(待办任务) 请把下文获取验证码的代码从“response = session.get(captcha_url, headers=header)”起、到“im = Image.open('captcha.jpg')”为止（含这两处）重新写出，并将其中的“captcha.jpg”一律换成“verify.jpg”。
==== 正文
发现了有一个authorization字段，我在此踩坑，没加这个字段的header不能成功请求图片验证码
所以：

def get_captcha():
    captcha_url = 'https://www.zhihu.com/api/v3/oauth/captcha?lang=cn'
    header.update({
        "authorization": "oauth c3cef7c66a1843f8b3a9e6a1e3160e20"
    })
    response = session.get(captcha_url, headers=header)
    r = re.findall('"show_captcha":(\w+)', response.text)
    if r[0] == 'false':
        return ''
    else:
        print("需要输入验证码！")
        response = session.put('https://www.zhihu.com/api/v3/oauth/captcha?lang=cn', headers=header)
        show_captcha = json.loads(response.text)['img_base64']
        with open('captcha.jpg', 'wb') as f:
            f.write(base64.b64decode(show_captcha))
        try:
            im = Image.open('captcha.jpg')
            im.show()
            im.close()
        except:
            print("打开文件失败！")
        captcha = input('输入验证码:')
========
==== 数据摘录
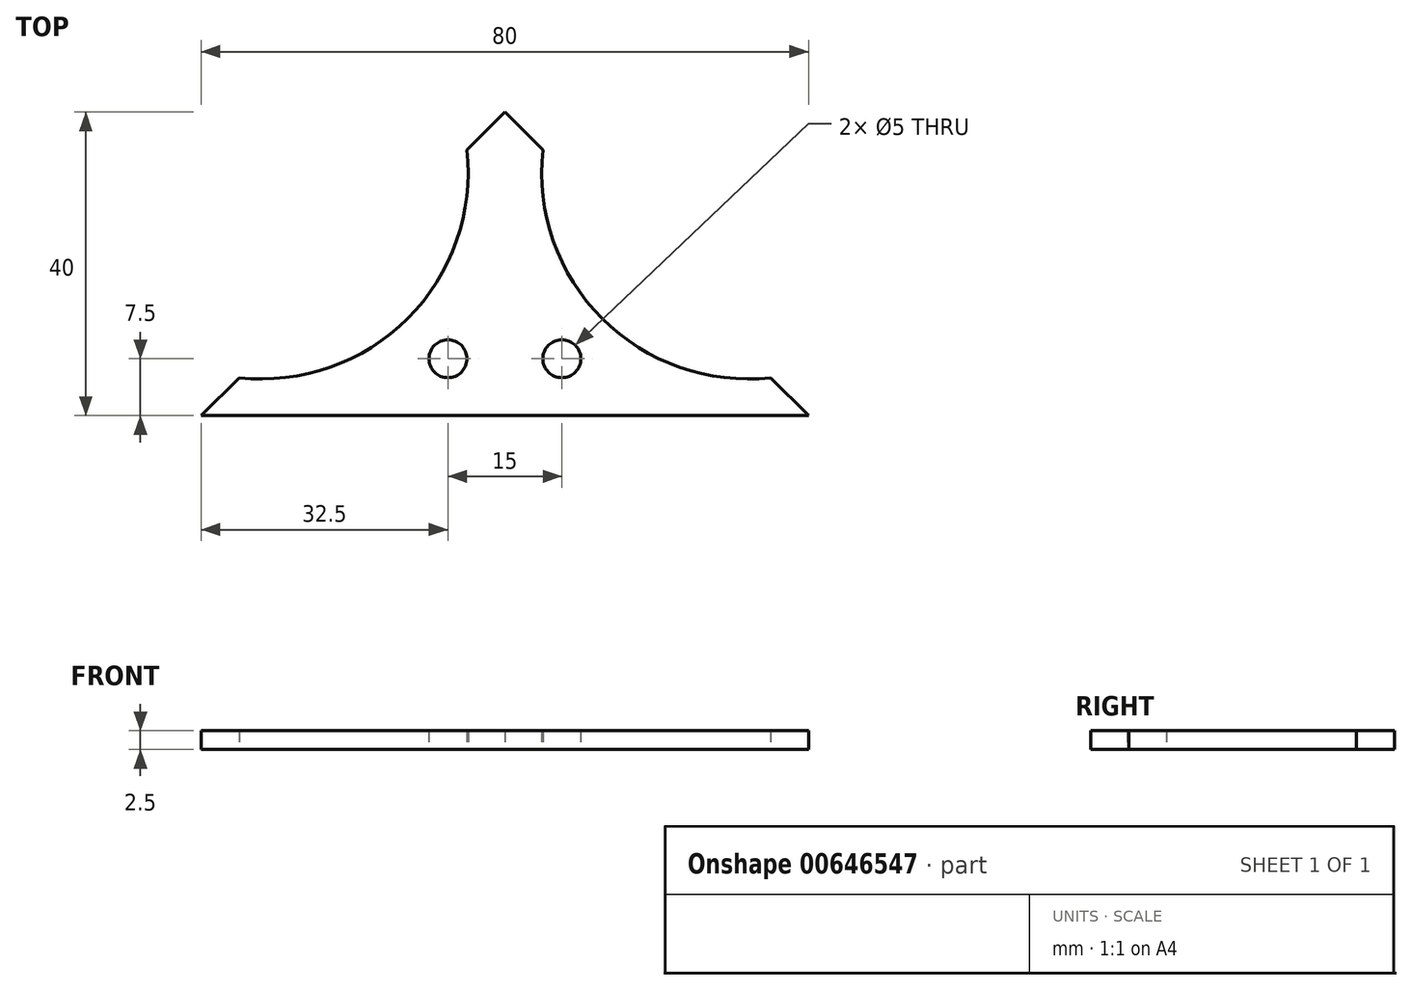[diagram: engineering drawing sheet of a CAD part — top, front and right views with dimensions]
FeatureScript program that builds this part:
========
==== 数据摘录
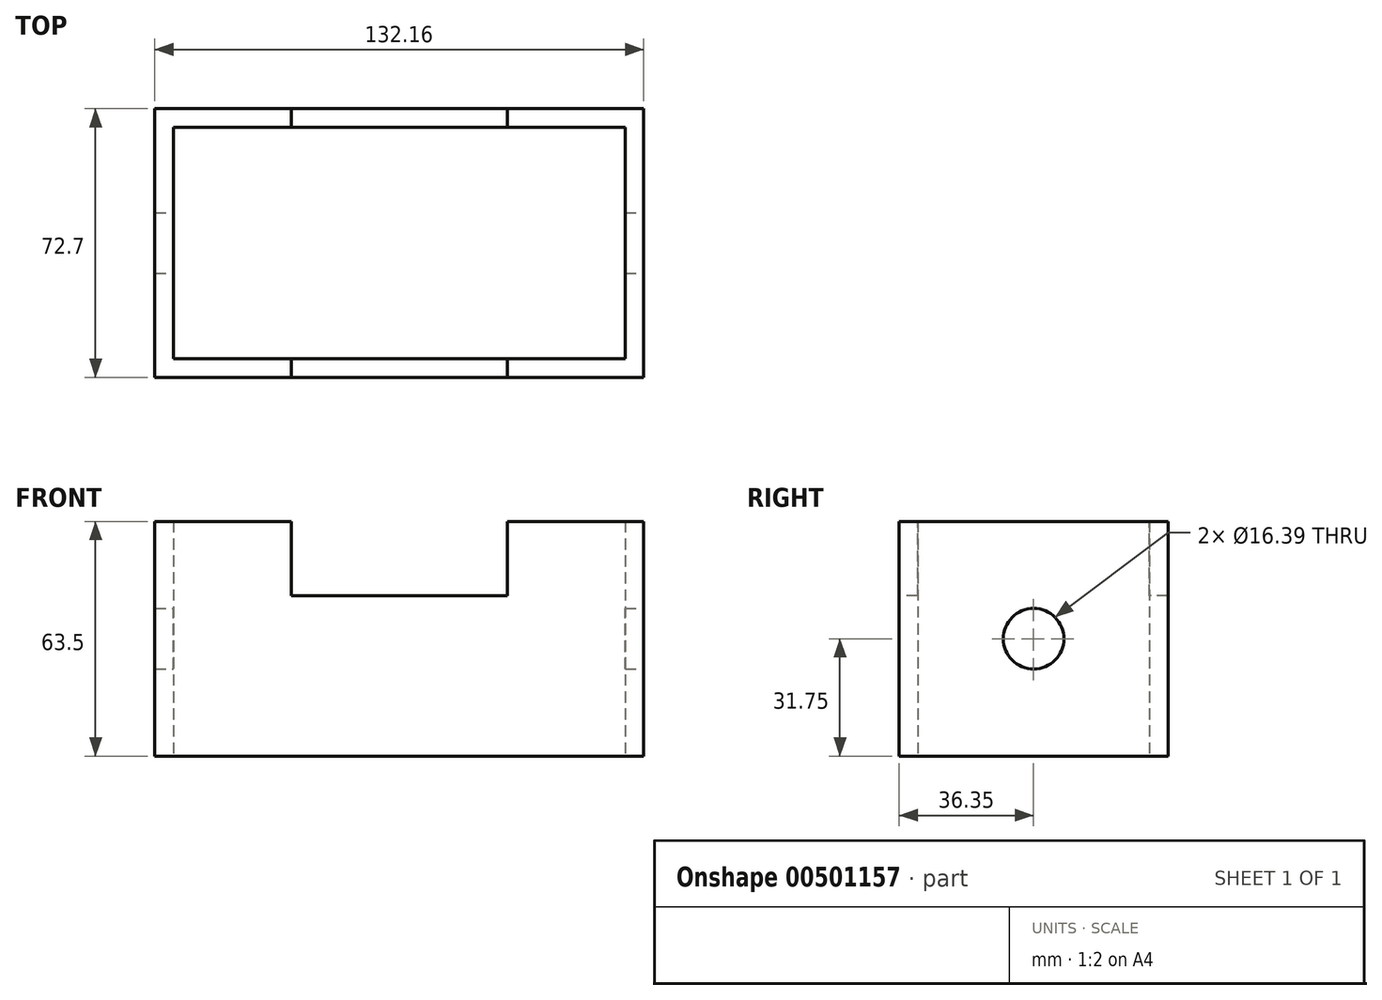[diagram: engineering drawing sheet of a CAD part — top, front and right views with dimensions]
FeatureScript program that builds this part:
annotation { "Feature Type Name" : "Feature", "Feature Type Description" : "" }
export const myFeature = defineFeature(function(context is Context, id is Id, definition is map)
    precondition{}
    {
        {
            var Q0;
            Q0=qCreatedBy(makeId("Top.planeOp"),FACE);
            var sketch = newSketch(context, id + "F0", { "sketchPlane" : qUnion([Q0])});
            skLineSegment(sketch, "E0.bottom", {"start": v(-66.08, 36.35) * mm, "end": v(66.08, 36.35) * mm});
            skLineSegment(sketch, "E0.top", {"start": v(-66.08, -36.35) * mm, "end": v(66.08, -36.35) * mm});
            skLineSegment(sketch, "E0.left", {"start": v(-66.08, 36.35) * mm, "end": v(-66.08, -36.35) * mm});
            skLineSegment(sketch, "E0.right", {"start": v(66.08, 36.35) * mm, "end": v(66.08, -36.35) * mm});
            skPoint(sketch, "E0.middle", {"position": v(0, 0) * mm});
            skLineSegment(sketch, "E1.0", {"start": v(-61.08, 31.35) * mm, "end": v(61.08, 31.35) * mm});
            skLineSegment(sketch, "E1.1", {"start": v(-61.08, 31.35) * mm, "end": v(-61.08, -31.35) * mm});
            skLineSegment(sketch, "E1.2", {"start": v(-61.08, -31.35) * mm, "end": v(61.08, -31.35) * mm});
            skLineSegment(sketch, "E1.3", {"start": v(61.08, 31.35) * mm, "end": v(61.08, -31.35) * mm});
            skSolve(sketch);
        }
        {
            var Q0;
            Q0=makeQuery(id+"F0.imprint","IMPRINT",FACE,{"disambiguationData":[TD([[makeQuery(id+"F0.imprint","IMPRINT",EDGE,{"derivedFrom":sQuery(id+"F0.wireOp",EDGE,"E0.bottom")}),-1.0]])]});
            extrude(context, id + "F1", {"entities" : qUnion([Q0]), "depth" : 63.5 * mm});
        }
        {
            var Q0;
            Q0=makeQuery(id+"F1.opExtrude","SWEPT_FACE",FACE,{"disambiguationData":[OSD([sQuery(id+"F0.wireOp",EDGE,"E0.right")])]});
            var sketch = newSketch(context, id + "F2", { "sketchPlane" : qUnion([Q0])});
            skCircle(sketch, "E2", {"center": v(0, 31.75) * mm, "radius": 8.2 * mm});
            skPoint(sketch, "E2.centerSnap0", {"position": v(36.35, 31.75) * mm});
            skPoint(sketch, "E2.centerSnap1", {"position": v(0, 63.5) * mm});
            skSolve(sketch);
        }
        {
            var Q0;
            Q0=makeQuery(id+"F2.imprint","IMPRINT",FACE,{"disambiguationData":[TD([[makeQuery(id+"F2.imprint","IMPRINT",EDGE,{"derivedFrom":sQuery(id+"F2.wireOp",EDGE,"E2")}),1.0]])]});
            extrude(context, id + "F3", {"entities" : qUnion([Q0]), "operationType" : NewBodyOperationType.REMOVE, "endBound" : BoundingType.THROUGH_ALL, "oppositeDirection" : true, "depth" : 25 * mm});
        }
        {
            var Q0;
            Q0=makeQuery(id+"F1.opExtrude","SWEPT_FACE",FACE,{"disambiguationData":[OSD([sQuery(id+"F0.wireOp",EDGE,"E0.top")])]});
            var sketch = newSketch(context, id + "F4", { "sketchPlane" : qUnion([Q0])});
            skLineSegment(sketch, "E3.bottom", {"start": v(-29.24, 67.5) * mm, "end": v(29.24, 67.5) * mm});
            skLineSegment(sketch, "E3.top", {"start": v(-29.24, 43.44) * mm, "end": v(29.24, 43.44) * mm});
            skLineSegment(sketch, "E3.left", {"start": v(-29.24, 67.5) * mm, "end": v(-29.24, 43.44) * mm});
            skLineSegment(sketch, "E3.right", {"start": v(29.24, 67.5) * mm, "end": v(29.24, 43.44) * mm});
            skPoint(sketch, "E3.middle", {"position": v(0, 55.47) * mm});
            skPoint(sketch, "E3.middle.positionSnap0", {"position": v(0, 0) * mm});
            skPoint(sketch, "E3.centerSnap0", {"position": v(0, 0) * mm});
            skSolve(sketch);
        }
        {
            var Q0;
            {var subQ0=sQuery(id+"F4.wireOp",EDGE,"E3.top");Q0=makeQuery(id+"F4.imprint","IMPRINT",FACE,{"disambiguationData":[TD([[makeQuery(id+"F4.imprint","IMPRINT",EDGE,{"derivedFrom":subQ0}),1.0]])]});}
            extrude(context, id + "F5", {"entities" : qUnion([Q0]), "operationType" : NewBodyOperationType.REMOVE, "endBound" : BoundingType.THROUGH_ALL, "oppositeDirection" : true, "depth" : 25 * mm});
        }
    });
========
(作答内容)
response = session.get(captcha_url, headers=header)
    r = re.findall('"show_captcha":(\w+)', response.text)
    if r[0] == 'false':
        return ''
    else:
        print("需要输入验证码！")
        response = session.put('https://www.zhihu.com/api/v3/oauth/captcha?lang=cn', headers=header)
        show_captcha = json.loads(response.text)['img_base64']
        with open('verify.jpg', 'wb') as f:
            f.write(base64.b64decode(show_captcha))
        try:
            im = Image.open('verify.jpg')